Start from the definition \(C = Q/V\) and unpack every unit layer:

[C] = C / V — charge over voltage
V = J/C — volts are joules per coulomb
C / (J/C) = C² / J — expanding
J = kg·m²/s² — SI energy
C²·s² / (kg·m²) = 1 Farad (F)
Why farads are huge
1 F = 1 C²·s²/(kg·m²). A coulomb is already an enormous amount of charge (~\(6.24 \times 10^{18}\) electrons). Real capacitors are measured in microfarads (μF, \(10^{-6}\)) or picofarads (pF, \(10^{-12}\)).

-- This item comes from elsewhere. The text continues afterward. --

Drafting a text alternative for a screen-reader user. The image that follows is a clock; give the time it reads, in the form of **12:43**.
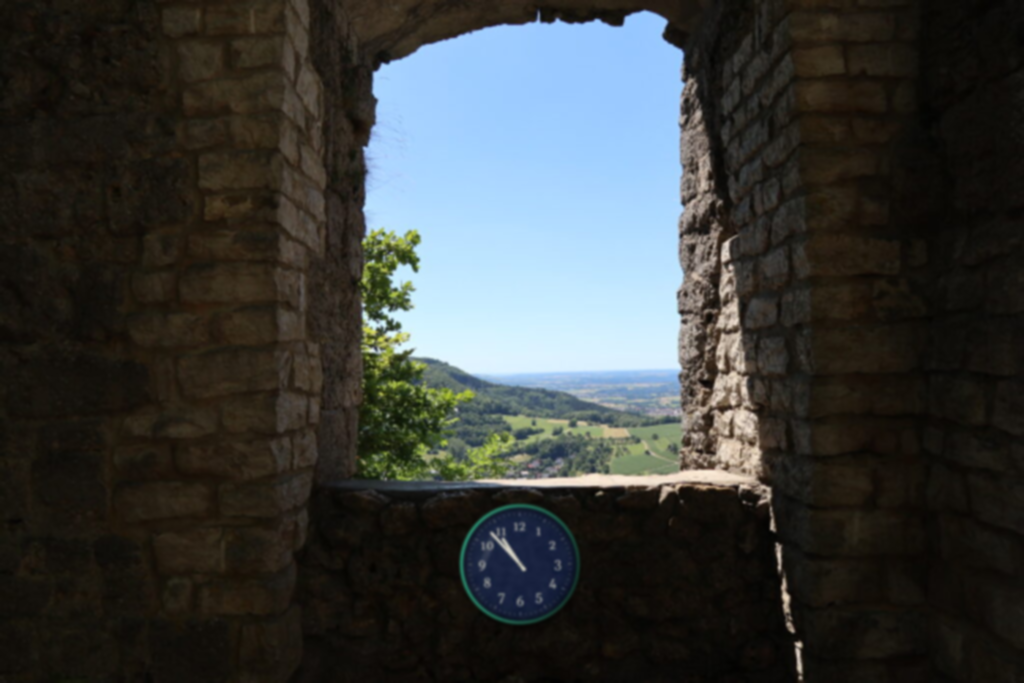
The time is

Supercapacitors can reach farads — that's why they're used as batteries in some applications.

We can also verify \(\varepsilon_0 A/d\) has units of farads:

Dimensional check
\[ [\varepsilon_0] = \frac{\text{C}^2}{\text{N·m}^2} = \frac{\text{C}^2 \cdot \text{s}^2}{\text{kg} \cdot \text{m}^3} \;\Rightarrow\; \varepsilon_0 \frac{A}{d} = \frac{\text{C}^2 \cdot \text{s}^2}{\text{kg} \cdot \text{m}^3} \cdot \frac{\text{m}^2}{\text{m}} = \frac{\text{C}^2 \cdot \text{s}^2}{\text{kg} \cdot \text{m}^2} = \text{F} \;\checkmark \]
06

Where This Fits

Zoom out. You're assembling the full energy-storage toolkit of E&M:

ElementStoresKey EquationField
Capacitor Energy in \(\mathbf{E}\)-field \(U = \frac{1}{2}CV^2\) Electric
Inductor Energy in \(\mathbf{B}\)-field \(U = \frac{1}{2}LI^2\) Magnetic
Resistor Dissipates energy \(P = I^2 R\) None (heat)
The RLC analogy
In an RLC circuit, the capacitor and inductor swap energy back and forth (electric ↔ magnetic), while the resistor bleeds it away as heat — exactly like a mass-spring-damper swapping potential and kinetic energy. The math is identical. That's not a coincidence — it's the same differential equation.

The deeper pattern: wherever you see \(\frac{1}{2}(\text{property})(\text{variable})^2\), you're looking at quadratic energy storage. Springs, capacitors, inductors, acoustic resonators — all the same skeleton.